WHAT IS ASKED ▸ Copy the entries from the line containing "genus: Gagea" to the line containing "scientific name: Cymbopogon nardus", both included, and change every "scientific name" to "species" without altering anything else.

+ + + +

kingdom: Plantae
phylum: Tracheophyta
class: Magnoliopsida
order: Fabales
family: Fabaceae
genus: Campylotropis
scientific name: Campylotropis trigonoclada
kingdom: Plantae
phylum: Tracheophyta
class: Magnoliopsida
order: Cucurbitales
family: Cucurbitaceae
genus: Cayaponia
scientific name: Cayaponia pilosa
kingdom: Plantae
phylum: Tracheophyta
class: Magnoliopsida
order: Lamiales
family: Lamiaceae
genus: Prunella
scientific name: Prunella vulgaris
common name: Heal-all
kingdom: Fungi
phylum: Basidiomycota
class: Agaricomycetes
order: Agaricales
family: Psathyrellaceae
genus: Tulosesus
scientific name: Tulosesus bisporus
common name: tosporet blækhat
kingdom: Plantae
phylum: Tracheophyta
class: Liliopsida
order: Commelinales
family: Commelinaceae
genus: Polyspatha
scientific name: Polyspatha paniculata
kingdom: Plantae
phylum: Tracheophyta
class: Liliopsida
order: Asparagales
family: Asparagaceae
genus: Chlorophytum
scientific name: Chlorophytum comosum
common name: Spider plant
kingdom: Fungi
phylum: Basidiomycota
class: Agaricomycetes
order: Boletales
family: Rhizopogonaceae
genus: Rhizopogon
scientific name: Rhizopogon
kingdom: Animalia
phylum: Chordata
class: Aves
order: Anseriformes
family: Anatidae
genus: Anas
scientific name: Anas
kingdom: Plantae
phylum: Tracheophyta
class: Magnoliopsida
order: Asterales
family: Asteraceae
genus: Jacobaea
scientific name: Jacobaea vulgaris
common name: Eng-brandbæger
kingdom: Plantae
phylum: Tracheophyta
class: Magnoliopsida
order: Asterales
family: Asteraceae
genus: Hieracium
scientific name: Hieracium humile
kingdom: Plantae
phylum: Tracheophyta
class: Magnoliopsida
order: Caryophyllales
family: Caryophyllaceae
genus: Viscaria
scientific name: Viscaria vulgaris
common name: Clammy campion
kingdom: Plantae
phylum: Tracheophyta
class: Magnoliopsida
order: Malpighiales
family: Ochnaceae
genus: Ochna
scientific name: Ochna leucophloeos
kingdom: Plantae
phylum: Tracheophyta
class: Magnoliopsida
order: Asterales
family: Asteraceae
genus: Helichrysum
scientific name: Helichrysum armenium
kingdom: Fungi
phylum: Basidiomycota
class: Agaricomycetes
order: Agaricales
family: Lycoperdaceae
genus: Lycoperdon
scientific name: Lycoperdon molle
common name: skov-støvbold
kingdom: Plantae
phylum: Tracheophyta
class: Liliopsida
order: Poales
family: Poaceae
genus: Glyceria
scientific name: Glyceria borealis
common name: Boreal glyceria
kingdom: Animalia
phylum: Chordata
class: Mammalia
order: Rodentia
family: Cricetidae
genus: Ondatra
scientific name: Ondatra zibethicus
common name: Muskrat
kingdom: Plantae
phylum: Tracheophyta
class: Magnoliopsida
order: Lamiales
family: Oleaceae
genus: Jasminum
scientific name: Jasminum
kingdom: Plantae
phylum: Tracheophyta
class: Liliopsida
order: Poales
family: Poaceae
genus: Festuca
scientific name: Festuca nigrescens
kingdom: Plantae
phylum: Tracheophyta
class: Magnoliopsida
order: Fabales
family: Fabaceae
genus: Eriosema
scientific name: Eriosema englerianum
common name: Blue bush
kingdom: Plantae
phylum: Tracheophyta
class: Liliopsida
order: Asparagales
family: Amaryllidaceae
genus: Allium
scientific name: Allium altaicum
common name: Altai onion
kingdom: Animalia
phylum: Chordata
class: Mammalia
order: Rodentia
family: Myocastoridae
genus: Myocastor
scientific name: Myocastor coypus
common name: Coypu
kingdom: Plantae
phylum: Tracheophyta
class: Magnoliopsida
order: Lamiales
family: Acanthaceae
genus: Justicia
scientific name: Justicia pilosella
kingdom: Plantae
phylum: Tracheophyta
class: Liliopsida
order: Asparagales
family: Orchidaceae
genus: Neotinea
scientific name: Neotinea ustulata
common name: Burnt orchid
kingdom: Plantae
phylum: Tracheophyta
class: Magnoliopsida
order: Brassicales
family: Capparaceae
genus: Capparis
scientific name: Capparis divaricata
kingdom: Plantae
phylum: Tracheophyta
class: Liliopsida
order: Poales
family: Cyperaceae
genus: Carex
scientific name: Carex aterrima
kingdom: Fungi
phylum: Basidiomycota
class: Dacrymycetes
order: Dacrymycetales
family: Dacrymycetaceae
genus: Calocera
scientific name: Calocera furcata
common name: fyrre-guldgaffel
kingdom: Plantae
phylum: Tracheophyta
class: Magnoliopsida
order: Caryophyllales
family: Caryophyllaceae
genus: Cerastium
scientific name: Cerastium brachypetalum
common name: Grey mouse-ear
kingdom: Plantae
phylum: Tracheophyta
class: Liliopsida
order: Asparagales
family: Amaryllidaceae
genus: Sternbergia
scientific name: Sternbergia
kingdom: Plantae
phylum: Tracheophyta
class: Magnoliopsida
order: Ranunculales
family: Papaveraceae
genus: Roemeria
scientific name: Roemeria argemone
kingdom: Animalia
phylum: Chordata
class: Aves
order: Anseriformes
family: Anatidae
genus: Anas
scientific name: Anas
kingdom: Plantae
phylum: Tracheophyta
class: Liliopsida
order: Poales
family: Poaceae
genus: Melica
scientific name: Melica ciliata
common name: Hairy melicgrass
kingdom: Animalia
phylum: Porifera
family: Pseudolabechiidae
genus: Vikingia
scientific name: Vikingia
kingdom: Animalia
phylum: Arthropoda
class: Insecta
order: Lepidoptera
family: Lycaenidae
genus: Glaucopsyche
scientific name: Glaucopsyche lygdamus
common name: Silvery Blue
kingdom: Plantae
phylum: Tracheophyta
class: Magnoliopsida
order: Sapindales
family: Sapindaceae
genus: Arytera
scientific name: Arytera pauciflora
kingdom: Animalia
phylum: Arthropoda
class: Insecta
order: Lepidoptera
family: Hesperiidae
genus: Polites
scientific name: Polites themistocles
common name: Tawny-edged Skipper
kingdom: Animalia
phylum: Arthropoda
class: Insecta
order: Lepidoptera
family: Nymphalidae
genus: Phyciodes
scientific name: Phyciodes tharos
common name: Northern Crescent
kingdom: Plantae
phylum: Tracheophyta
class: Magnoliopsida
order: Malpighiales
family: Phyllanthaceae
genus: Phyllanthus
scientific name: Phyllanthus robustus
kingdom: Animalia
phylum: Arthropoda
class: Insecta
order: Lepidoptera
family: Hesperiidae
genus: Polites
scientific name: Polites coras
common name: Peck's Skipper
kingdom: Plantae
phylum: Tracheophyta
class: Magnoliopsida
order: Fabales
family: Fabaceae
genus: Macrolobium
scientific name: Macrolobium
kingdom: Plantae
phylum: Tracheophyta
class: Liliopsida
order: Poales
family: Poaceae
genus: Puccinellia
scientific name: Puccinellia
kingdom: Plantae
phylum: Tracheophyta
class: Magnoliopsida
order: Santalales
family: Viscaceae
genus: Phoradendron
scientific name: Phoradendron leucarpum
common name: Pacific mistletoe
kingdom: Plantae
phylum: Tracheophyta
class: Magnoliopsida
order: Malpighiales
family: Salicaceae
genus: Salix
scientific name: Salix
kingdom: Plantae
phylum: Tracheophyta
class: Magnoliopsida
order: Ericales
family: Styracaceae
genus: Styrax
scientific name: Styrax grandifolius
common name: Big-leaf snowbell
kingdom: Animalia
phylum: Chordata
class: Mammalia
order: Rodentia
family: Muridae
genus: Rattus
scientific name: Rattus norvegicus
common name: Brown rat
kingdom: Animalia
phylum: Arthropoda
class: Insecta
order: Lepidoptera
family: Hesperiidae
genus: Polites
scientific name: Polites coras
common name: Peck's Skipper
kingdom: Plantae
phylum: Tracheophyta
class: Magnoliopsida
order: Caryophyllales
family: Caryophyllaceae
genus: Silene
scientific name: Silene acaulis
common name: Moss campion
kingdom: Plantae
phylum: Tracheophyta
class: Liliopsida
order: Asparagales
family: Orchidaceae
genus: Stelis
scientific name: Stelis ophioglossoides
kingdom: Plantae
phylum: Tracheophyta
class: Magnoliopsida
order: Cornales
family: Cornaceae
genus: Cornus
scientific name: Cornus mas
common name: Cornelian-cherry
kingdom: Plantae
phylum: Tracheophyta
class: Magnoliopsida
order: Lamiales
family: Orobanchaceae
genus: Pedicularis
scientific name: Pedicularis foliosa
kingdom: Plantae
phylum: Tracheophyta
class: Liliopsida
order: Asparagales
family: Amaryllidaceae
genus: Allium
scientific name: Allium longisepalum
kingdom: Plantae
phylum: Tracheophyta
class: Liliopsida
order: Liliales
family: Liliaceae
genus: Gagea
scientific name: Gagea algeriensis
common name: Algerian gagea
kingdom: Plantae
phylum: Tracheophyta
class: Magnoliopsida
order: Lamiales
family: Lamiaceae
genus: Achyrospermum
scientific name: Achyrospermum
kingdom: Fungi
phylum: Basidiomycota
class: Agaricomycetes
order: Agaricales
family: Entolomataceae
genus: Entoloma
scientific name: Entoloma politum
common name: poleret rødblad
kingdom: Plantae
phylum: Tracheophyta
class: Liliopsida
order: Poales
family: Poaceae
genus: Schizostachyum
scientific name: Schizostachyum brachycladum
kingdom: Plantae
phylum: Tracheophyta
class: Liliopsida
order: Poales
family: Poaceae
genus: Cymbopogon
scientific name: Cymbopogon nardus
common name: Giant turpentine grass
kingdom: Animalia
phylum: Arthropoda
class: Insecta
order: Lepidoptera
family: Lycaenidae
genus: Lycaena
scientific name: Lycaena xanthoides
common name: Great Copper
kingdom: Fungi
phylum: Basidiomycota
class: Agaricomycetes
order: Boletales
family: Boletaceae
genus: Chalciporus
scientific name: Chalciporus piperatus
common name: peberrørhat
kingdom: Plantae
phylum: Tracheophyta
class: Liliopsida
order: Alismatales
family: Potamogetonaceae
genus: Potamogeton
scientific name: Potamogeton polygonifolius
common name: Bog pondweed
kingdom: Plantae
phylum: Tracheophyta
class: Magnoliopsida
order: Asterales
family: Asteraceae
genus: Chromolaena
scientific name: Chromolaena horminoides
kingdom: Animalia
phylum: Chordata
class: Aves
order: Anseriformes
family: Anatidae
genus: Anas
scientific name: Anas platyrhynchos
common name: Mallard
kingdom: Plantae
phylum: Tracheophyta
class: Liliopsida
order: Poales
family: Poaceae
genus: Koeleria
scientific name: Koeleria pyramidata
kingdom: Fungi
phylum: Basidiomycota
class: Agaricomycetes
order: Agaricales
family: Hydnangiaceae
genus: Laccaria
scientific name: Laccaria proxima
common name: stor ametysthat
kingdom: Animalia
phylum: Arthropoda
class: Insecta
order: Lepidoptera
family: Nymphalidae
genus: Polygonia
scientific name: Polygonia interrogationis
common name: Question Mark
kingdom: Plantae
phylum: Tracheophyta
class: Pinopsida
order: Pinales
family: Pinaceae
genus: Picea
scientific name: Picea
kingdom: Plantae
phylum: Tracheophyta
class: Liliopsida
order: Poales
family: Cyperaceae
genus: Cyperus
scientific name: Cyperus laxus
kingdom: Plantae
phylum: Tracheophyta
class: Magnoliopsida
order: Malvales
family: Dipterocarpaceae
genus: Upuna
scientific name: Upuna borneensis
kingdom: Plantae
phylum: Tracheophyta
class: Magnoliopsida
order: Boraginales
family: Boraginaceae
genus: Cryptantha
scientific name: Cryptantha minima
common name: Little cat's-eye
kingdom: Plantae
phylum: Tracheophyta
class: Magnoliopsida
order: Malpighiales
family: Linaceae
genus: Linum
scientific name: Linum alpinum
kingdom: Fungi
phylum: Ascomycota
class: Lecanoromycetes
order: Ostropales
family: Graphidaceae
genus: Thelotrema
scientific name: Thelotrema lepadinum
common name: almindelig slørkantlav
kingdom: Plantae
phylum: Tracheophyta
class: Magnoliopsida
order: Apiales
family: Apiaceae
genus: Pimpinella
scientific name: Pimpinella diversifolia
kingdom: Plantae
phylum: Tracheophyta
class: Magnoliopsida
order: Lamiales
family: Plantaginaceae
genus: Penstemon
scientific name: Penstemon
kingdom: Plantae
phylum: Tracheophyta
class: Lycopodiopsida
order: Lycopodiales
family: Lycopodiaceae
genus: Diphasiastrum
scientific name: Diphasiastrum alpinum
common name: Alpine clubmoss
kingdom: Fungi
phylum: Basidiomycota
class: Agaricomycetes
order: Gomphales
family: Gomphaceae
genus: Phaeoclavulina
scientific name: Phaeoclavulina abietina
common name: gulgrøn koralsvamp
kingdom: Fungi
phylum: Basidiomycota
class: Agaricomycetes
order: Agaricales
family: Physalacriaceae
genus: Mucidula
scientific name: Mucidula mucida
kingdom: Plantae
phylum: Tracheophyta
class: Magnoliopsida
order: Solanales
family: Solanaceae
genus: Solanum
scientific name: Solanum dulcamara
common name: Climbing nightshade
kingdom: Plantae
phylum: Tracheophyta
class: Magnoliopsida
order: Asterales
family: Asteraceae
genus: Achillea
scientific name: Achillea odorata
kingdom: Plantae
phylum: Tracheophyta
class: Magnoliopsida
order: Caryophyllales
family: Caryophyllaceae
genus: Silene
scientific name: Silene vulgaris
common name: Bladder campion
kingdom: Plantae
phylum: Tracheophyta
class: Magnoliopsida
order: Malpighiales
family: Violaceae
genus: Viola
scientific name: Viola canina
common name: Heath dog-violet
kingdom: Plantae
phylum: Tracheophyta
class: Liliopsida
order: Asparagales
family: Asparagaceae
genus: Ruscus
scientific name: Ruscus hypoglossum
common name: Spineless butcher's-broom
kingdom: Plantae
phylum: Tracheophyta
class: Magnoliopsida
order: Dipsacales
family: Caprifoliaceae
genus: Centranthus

+ + + +

SOLUTION FOR THIS TASK ▸
genus: Gagea
species: Gagea algeriensis
common name: Algerian gagea
kingdom: Plantae
phylum: Tracheophyta
class: Magnoliopsida
order: Lamiales
family: Lamiaceae
genus: Achyrospermum
species: Achyrospermum
kingdom: Fungi
phylum: Basidiomycota
class: Agaricomycetes
order: Agaricales
family: Entolomataceae
genus: Entoloma
species: Entoloma politum
common name: poleret rødblad
kingdom: Plantae
phylum: Tracheophyta
class: Liliopsida
order: Poales
family: Poaceae
genus: Schizostachyum
species: Schizostachyum brachycladum
kingdom: Plantae
phylum: Tracheophyta
class: Liliopsida
order: Poales
family: Poaceae
genus: Cymbopogon
species: Cymbopogon nardus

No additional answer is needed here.